### TAREAS A REALIZAR
- A) Según el hilo del foro, ¿a qué ritmo aproximado transmite el montaje propuesto los 512 canales DMX?
- B) Copia sin cambios el pasaje del hilo del foro que va desde "De paso una" hasta "numero de parte.".

### FRAGMENTO DE TEXTO
- - - -
Si todo anda ok que les parece usar optos de entrada usb y salida dmx mas alimentacion externa con un 7805 asi aislamos la interfase totalmente del usb de la pc? hay una interfase similar que utiliza este metodo y si tomamos una fuente externa de 5 v,mejor asi ningun corto no quemaria la salida usb de nuestra querida portatil  aqui subo esto fijense tb como proteje el integrado sn 74156 con zeners y resistencias


----------



## EXFLACO

De paso una direccion para bajar una version mejorada del jdm que podemos construir con unos pocos $$y no salir a comprar el programador para el pic pido disculpas de antemano si ya esta subida en algun lado del foro no tuve tiempo de mirar http://www.hamradioindia.org/circuits/feng.php


----------



## ivan_mzr

El .hex que utilize es el que da(o daba...) elektor en su pagina, microchip no tiene un ejemplo de interfaz pero si explican el protocolo. La verdad funciona muy bien.

Creo que maxim tenia un integrado RS485 que tiene integrado un optoacoplador. Llegando a casa checo el numero de parte.


----------



## capitanp

bueno ya que funciona, sacanos la duda...


llega a el canal 255 o hasta el 512?


----------



## ivan_mzr

Sabra Dios...y Marc Lienher

Dejame checarlo. Supongo que si, por que en la revista eso dice...

_¨The proposed setup transmits
the 512 DMX channels at a
rhythm of approximately 42 frames per
second using a computer¨_

y por que segun yo solo esta recibiendo un bus de datos del usb y hace la conversion al formato DMX, no retiene el dato.

Igual en cuanto pueda lo checo...quizas en la noche.
- - - -
### CONTENIDO DEL CONJUNTO
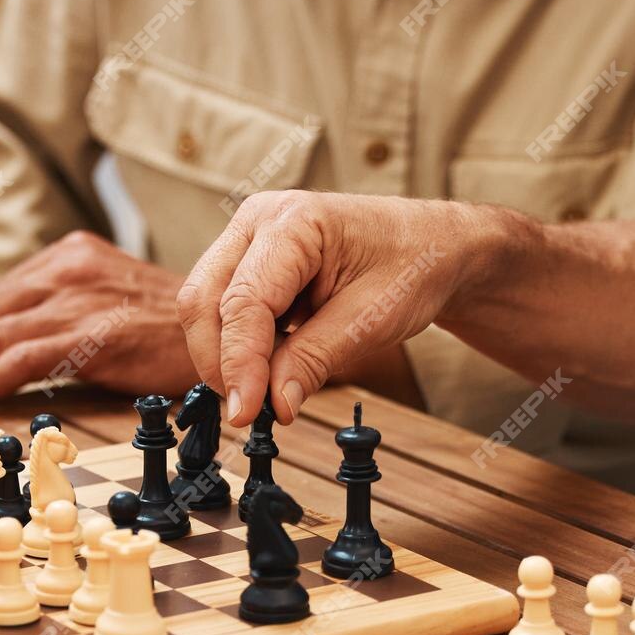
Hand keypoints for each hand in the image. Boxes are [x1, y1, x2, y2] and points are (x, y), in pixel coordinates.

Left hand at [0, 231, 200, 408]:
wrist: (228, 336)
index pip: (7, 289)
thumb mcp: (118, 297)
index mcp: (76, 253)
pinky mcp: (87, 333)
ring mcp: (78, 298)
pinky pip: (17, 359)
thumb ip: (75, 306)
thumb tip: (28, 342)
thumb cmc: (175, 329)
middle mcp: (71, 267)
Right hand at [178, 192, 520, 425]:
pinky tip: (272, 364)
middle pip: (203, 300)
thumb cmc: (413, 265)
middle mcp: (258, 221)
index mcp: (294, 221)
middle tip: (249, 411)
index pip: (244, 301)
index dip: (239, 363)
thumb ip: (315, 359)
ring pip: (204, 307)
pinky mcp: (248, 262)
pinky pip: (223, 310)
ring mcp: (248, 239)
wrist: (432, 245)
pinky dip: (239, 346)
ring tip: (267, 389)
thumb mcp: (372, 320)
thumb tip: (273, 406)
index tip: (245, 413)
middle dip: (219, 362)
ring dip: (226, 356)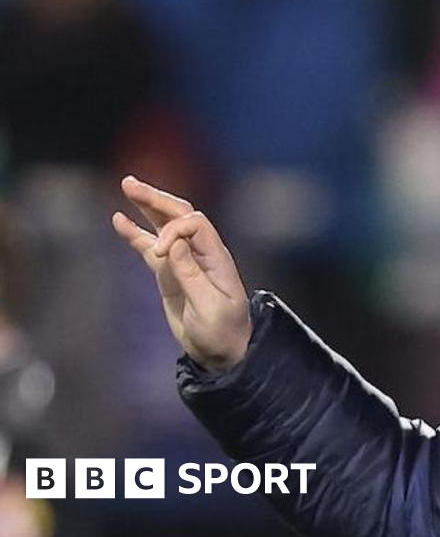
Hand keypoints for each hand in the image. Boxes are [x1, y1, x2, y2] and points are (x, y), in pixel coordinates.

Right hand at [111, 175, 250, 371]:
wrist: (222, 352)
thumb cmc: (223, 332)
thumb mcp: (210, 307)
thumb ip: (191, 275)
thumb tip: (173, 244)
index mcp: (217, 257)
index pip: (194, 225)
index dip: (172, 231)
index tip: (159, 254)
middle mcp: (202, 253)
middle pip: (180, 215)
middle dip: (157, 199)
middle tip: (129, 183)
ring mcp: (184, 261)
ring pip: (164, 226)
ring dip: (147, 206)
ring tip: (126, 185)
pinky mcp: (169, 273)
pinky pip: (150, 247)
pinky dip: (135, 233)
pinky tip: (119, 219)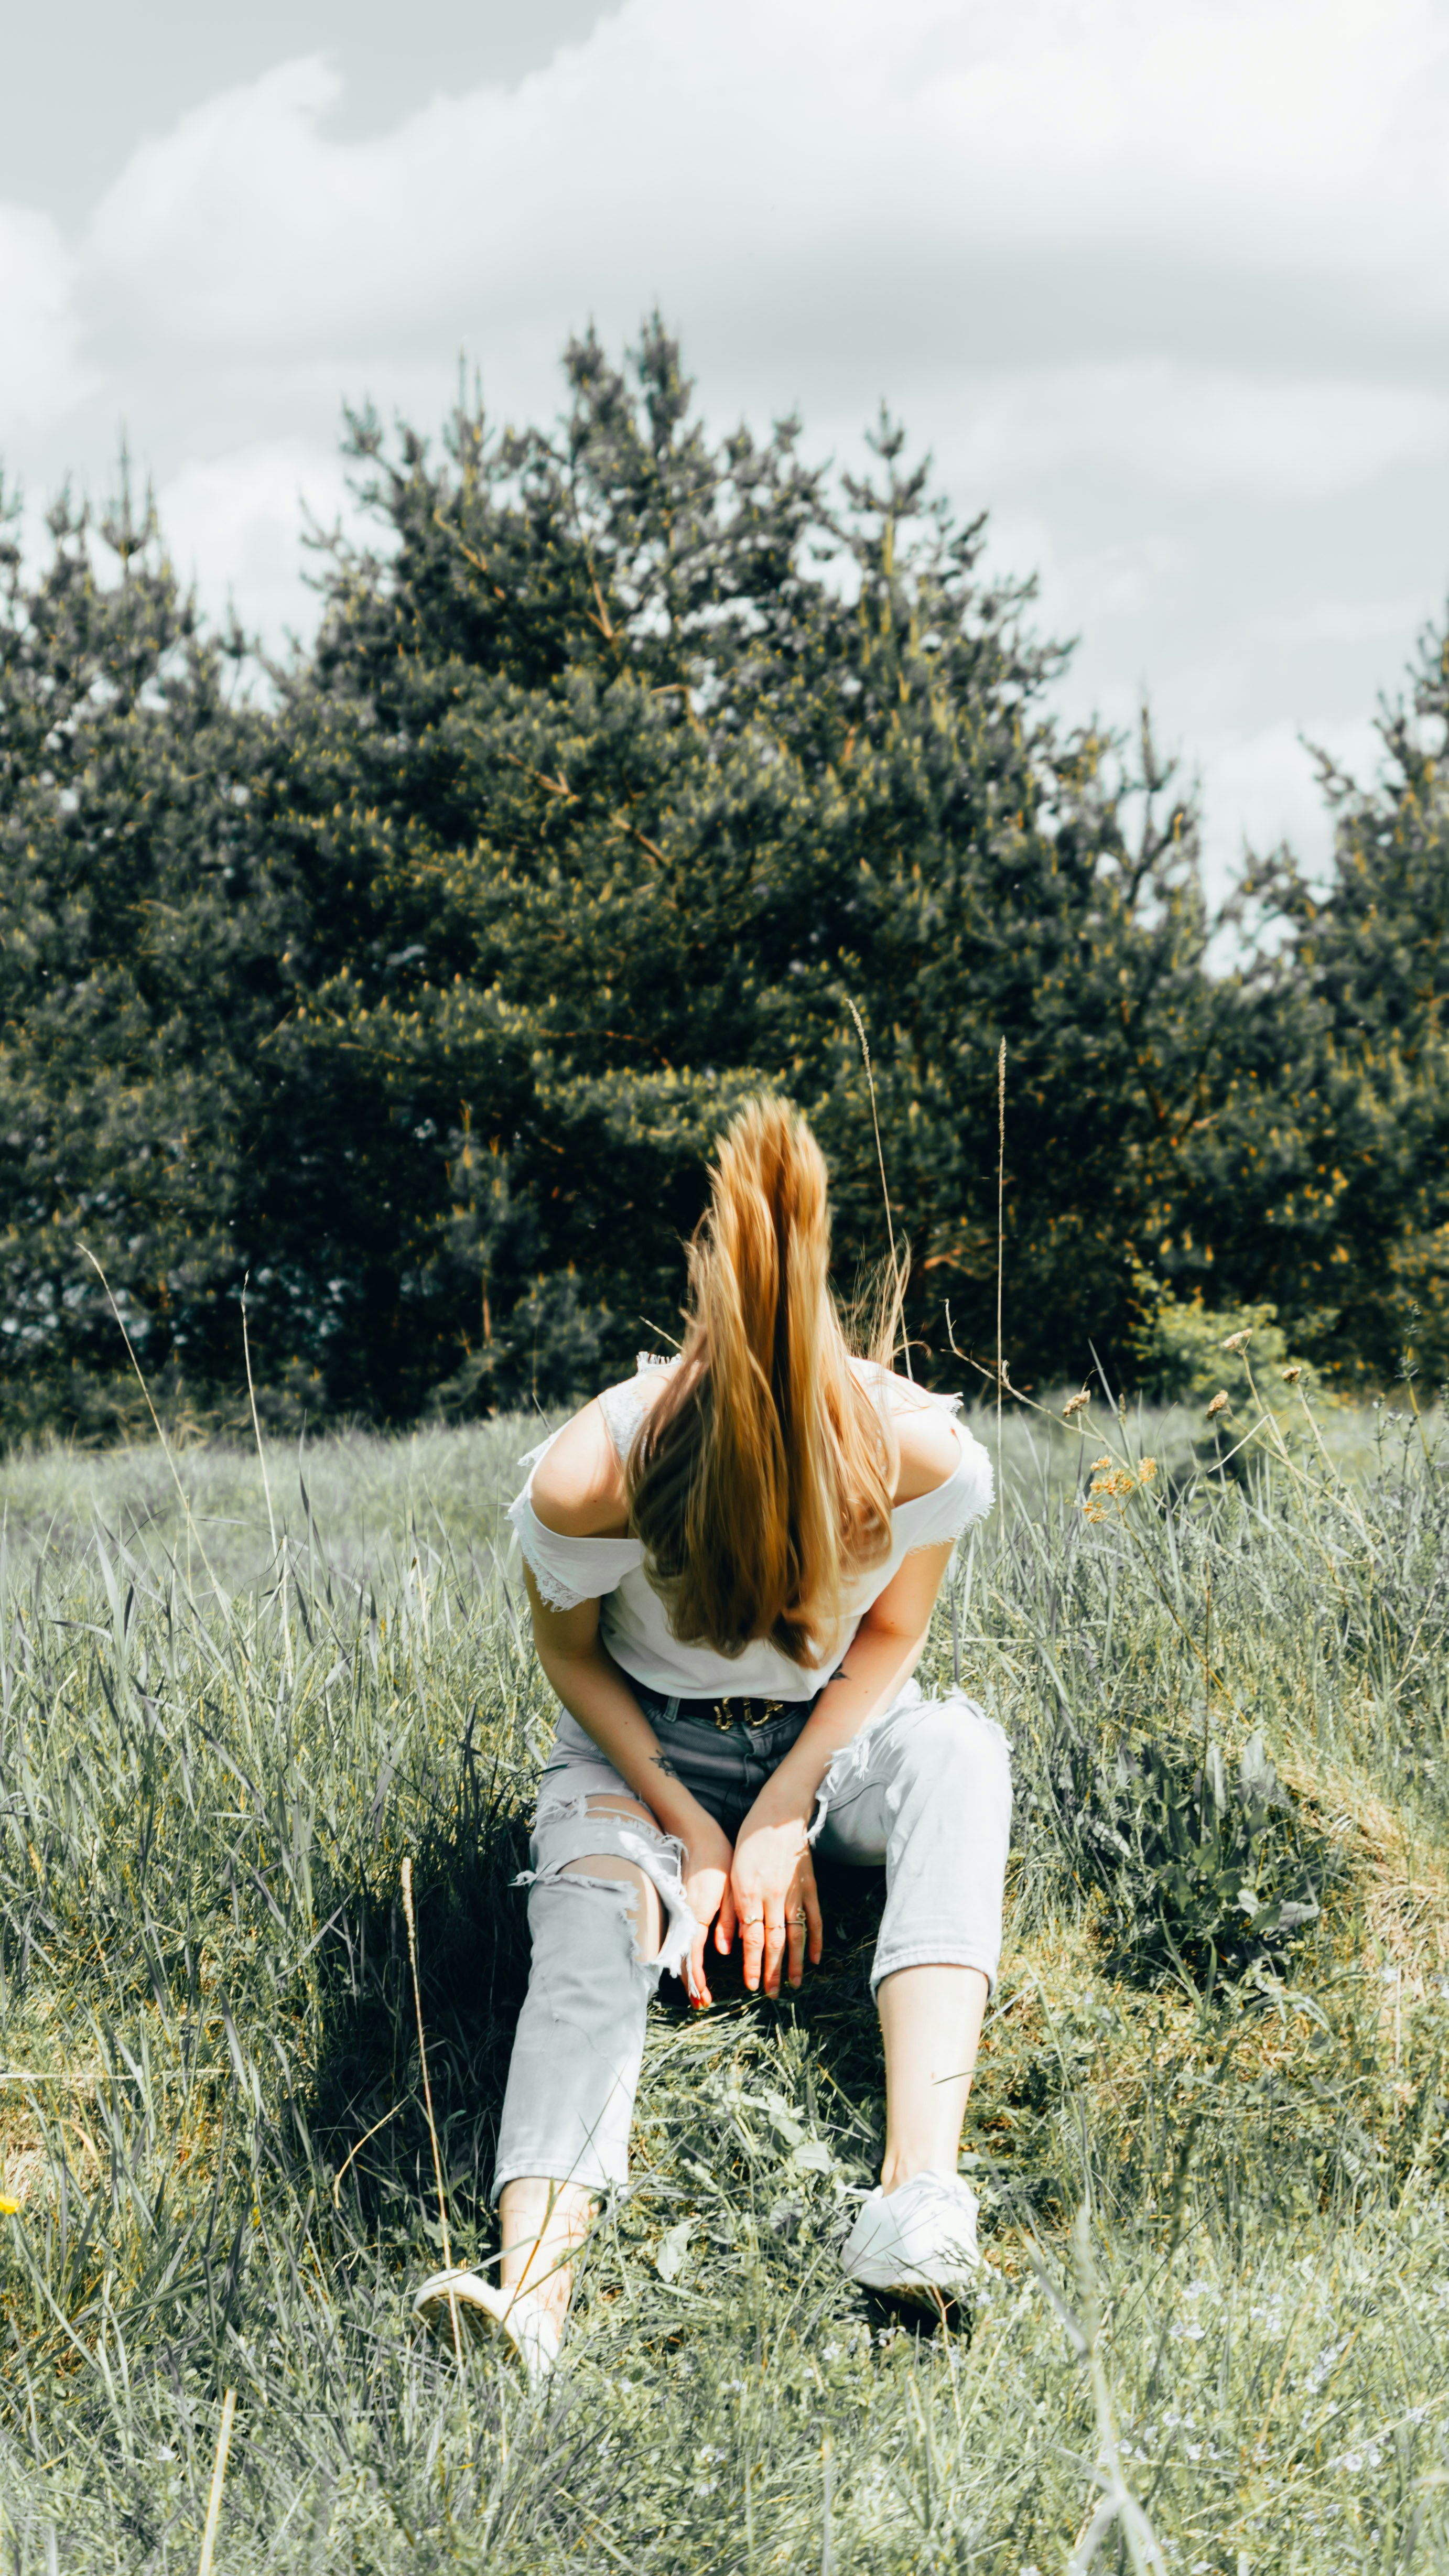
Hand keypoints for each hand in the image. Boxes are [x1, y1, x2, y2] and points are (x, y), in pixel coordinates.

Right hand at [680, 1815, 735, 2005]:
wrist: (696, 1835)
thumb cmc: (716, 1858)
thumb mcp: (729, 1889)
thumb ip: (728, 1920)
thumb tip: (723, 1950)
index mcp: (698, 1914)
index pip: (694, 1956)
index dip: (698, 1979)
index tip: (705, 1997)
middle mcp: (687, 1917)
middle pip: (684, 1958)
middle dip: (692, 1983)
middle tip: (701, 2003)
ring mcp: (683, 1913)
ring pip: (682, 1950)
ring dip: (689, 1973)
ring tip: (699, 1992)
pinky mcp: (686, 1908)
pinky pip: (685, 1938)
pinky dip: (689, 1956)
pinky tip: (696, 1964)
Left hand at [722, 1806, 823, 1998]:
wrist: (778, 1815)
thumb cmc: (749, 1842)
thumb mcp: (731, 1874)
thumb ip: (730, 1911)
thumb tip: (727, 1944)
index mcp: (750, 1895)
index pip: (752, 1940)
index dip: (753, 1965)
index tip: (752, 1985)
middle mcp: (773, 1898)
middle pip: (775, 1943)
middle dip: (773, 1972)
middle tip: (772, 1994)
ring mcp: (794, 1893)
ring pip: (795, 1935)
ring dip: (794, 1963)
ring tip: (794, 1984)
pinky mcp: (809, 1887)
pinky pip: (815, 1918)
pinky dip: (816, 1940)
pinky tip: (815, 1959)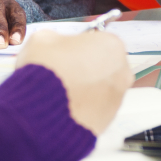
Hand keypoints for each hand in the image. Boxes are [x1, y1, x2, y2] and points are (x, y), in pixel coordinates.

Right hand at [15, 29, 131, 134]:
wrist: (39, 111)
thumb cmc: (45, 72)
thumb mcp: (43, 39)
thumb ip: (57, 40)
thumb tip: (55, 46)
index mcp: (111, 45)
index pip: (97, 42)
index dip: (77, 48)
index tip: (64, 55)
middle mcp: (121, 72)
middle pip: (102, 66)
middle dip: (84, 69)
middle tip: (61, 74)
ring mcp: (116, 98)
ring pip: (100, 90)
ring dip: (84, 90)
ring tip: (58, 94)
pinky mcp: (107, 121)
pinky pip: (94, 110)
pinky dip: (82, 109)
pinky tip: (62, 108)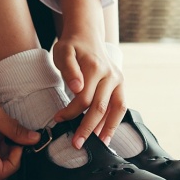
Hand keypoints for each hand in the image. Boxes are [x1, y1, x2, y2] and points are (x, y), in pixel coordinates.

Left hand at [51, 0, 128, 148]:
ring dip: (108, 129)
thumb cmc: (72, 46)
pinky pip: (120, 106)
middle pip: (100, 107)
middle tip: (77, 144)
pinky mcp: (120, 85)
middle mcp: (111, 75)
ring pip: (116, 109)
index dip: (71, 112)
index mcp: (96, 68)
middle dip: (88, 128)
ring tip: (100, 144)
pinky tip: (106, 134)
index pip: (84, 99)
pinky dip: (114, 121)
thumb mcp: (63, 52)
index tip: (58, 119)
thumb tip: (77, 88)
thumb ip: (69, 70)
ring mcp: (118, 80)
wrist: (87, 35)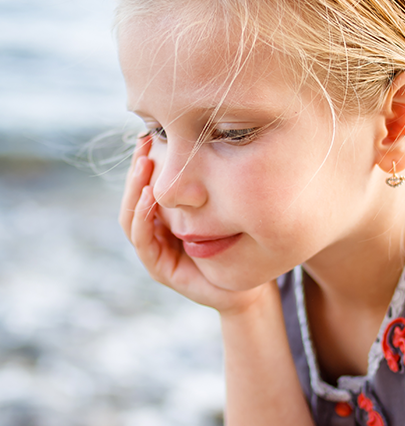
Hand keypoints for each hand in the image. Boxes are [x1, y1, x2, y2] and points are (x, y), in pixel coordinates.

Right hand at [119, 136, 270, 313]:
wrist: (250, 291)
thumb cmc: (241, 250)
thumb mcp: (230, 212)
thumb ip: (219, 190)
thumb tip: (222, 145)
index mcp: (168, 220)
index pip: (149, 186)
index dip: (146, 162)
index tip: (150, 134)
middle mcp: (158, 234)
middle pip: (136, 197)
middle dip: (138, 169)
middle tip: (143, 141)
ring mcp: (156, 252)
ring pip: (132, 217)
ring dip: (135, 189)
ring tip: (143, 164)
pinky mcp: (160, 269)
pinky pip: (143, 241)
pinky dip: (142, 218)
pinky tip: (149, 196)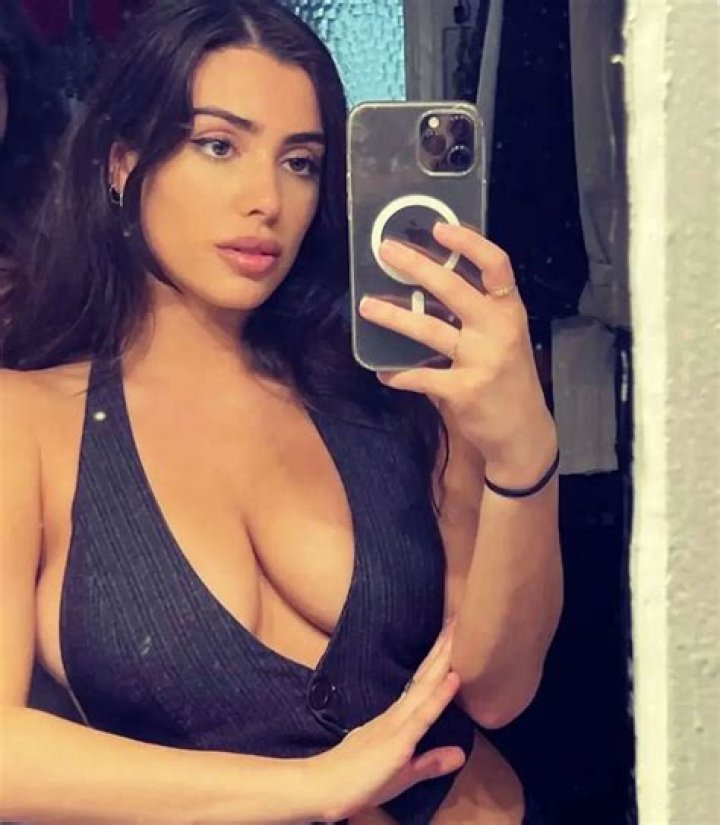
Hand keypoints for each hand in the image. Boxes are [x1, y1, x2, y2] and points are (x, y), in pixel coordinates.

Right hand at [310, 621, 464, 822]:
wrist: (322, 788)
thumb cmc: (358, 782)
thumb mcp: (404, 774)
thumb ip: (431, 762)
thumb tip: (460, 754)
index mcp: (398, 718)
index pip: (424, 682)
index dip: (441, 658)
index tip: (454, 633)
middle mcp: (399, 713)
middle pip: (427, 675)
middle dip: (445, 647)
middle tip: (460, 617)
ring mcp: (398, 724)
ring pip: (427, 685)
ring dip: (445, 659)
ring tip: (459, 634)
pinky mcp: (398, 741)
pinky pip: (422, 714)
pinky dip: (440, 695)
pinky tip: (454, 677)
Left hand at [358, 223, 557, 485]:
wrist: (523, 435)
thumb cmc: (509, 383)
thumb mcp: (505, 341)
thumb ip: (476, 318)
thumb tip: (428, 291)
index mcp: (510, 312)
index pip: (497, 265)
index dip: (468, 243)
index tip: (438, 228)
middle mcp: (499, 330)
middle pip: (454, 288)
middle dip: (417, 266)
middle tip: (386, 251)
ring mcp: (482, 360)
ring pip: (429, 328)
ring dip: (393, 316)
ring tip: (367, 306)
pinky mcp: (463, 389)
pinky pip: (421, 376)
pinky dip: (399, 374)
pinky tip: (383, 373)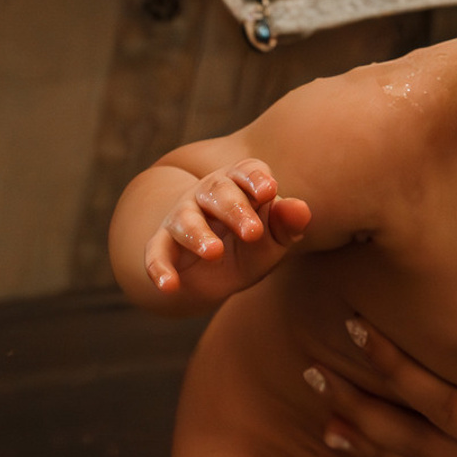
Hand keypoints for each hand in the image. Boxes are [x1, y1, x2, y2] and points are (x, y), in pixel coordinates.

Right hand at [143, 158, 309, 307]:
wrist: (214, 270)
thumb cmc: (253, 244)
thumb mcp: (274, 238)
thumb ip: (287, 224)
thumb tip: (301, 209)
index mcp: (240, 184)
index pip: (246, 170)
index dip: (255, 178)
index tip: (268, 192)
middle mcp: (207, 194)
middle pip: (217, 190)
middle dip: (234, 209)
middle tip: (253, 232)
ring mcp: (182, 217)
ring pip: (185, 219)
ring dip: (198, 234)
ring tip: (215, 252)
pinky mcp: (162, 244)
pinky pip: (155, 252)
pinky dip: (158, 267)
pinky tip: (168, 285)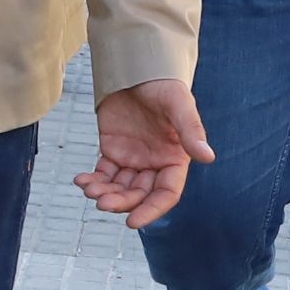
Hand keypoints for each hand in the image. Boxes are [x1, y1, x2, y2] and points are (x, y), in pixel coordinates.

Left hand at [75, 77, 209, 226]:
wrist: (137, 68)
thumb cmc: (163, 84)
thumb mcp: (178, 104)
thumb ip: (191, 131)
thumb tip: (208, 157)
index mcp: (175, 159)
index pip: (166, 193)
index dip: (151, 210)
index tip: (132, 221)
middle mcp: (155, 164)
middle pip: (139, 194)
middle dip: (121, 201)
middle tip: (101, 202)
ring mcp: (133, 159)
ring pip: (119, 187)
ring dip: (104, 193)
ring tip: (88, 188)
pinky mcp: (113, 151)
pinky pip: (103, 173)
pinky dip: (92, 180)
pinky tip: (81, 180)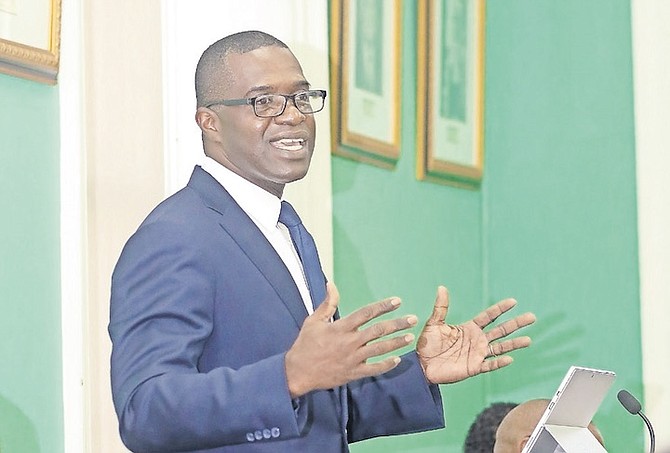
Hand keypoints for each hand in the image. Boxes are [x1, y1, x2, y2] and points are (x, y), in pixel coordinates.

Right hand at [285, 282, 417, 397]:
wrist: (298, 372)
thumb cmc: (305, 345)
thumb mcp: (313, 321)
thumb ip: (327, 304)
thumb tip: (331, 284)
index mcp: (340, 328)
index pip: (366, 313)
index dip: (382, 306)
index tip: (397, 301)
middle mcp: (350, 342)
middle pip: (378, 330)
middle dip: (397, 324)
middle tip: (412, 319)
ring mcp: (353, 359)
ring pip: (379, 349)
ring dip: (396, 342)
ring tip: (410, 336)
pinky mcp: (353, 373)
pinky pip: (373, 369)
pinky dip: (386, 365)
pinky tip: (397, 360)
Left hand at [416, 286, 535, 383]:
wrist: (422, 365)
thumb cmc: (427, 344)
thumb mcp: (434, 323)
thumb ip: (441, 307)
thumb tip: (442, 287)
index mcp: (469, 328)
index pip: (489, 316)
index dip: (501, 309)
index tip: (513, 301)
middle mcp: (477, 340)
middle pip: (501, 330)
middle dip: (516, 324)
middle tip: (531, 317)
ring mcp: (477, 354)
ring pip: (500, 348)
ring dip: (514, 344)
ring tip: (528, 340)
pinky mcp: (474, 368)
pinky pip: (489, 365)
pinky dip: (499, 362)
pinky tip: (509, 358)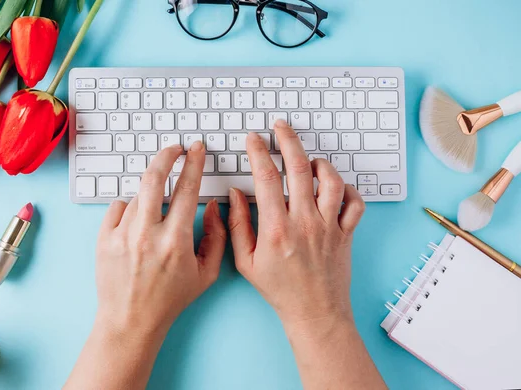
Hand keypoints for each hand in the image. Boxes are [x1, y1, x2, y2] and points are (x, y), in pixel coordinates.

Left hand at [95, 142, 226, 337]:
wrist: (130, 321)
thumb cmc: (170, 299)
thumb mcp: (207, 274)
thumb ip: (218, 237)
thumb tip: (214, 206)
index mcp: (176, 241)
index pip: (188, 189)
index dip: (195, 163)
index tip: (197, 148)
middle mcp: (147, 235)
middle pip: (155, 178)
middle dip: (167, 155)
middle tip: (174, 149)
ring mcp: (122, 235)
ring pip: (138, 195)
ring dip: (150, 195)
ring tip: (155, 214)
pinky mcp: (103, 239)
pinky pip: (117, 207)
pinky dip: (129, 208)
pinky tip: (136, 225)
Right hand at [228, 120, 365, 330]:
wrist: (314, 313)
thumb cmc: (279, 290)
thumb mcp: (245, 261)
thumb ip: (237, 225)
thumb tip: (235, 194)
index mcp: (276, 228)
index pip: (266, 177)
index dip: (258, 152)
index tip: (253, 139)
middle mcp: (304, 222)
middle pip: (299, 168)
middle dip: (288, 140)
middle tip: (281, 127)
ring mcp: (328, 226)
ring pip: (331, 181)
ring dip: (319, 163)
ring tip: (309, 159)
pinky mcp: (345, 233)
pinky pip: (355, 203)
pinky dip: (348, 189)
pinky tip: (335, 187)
- - - -
### RESPUESTAS
- A) A unos 42 cuadros por segundo.

- B)
De paso una direccion para bajar una version mejorada del jdm que podemos construir con unos pocos $$y no salir a comprar el programador para el pic pido disculpas de antemano si ya esta subida en algun lado del foro no tuve tiempo de mirar http://www.hamradioindia.org/circuits/feng.php


----------



## ivan_mzr

El .hex que utilize es el que da(o daba...) elektor en su pagina, microchip no tiene un ejemplo de interfaz pero si explican el protocolo. La verdad funciona muy bien.

Creo que maxim tenia un integrado RS485 que tiene integrado un optoacoplador. Llegando a casa checo el numero de parte.